In designing and then employing such systems it has been found necessary to achieve optimization of (a) the nature and content of the targeted microcapsules, such as microcapsule dimensions, including average effective diameters and average wall thickness, polymer wall composition, specific ingredients, weight ratio of capsule wall: functional product composition, ratios of microcapsule volume:substrate area to which microcapsules are adhered and loaded, microcapsule weight:substrate area to which microcapsules are adhered in combination with (b) their respective rates of release of the functional products contained therein as a function of time, temperature and abrading use thereof, such as rubbing fabrics or skin having the microcapsules adhered thereto or, brushing of groups of hair follicles to which the microcapsules are adhered to.
Accordingly, a need has been found to exist for (a) simulating such abrading use in the laboratory, and (b) enabling analytical measurement of the results of such abrading use on a continuing basis, including analytical measurement over an extended period of time of the several components of the headspace composition proximate the microcapsule-bearing substrate being abraded, as well as the rate of change of the several components of the headspace composition proximate the microcapsule-bearing substrate being abraded with respect to time and temperature.
The prior art discloses techniques for enabling the analysis of fragrances, including movement-activated fragrances adsorbed onto a porous substrate and evolving into the environment proximate such substrate, such as, towels as disclosed in U.S. Pat. Nos. 6,511,852 and 6,495,375. In addition, the use of relatively large and dense objects having a high degree of surface hardness, such as, steel spheres, for causing formation of dust from vinyl polymer-coated granules for the purpose of enabling analytical measurements, such as, analysis of vinyl polymer-coated enzyme granule dust is disclosed in U.S. Pat. Nos. 5,324,649 and 5,879,920 and published U.S. Patent Applications 2001/0056177 and 2002/0193275, wherein reference is made therein to the “Heubach attrition test”. The Heubach attrition test is described in detail in “Enzymes in Detergency”, ed. Jan H. Van Ee et al. (Marcel Dekker, N.Y., 1997) at pages 310-312 of Chapter 15 (Becker et al. “Formulation of Detergent Enzymes”). A schematic diagram of the Heubach apparatus is set forth on page 312, FIG. 3b. In addition, (i) for effecting particle size reduction, U.S. Patent Application 2001/0016259 A1, discloses the use of mobile steel balls maintained in motion by means of the operation of a shaker, and (ii) for effecting solubilization of solids in liquids, U.S. Pat. No. 5,672,456 discloses the use of a reciprocating shaker to hasten the dissolution process.

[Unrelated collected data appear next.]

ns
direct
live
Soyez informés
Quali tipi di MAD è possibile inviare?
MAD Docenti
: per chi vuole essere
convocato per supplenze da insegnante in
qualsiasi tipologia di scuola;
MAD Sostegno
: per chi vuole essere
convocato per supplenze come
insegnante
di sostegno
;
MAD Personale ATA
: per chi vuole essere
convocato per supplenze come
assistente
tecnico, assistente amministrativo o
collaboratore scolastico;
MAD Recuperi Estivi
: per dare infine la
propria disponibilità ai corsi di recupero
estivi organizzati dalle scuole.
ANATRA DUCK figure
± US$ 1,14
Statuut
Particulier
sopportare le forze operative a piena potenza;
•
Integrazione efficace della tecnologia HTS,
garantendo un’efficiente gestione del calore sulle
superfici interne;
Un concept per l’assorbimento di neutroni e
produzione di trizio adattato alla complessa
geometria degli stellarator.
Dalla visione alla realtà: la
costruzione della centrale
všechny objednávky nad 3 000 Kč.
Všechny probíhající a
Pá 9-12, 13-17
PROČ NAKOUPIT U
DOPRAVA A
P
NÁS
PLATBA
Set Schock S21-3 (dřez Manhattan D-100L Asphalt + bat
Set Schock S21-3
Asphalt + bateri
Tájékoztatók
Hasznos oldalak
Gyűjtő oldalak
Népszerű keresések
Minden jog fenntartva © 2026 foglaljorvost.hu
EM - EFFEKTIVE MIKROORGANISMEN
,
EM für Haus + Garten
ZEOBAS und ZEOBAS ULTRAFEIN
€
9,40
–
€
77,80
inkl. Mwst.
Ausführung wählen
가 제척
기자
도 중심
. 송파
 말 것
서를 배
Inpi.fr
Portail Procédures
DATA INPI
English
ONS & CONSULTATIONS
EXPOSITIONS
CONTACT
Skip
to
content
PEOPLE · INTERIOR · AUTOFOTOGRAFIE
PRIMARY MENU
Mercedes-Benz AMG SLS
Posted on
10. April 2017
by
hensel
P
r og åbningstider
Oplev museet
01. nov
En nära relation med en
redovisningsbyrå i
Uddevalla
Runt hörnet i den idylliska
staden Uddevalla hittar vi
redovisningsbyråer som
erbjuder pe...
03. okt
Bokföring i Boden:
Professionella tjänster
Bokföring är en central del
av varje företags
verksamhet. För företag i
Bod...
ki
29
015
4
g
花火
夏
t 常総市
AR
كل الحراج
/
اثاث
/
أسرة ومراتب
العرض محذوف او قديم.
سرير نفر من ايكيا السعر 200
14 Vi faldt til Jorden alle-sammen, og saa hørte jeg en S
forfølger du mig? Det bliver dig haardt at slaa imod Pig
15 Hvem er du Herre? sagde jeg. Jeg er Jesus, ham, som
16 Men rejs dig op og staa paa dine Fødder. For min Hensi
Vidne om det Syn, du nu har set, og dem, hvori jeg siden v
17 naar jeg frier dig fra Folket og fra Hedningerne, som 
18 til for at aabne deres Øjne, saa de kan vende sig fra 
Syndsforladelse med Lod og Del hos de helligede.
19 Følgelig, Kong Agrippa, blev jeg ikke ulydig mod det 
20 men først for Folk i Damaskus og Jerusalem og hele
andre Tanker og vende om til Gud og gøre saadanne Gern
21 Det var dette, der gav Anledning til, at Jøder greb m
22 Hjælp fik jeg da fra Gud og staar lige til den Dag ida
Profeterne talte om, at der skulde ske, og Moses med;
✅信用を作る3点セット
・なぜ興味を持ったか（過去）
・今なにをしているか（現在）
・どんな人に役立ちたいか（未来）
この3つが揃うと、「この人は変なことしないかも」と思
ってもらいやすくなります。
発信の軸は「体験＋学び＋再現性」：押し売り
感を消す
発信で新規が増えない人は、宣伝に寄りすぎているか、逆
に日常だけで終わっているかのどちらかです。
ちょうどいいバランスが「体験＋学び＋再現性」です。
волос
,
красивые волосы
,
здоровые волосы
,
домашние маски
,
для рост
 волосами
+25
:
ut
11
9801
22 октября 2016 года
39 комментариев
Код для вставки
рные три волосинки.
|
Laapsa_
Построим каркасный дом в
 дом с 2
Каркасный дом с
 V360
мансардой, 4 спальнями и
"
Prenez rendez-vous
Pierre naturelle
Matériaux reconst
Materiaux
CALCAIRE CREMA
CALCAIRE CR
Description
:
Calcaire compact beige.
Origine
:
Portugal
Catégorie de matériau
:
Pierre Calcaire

However, nothing in the prior art discloses or infers any method or apparatus for effectively and efficiently enabling the qualitative and/or quantitative chemical analysis of the components of the headspace above abraded microencapsulates containing fragrances and/or malodour counteractants as a result of the simulated abrading use such as rubbing and/or brushing on such functional product-containing microcapsules which are affixed to a semi-solid substrate, including fabric, skin or hair follicles.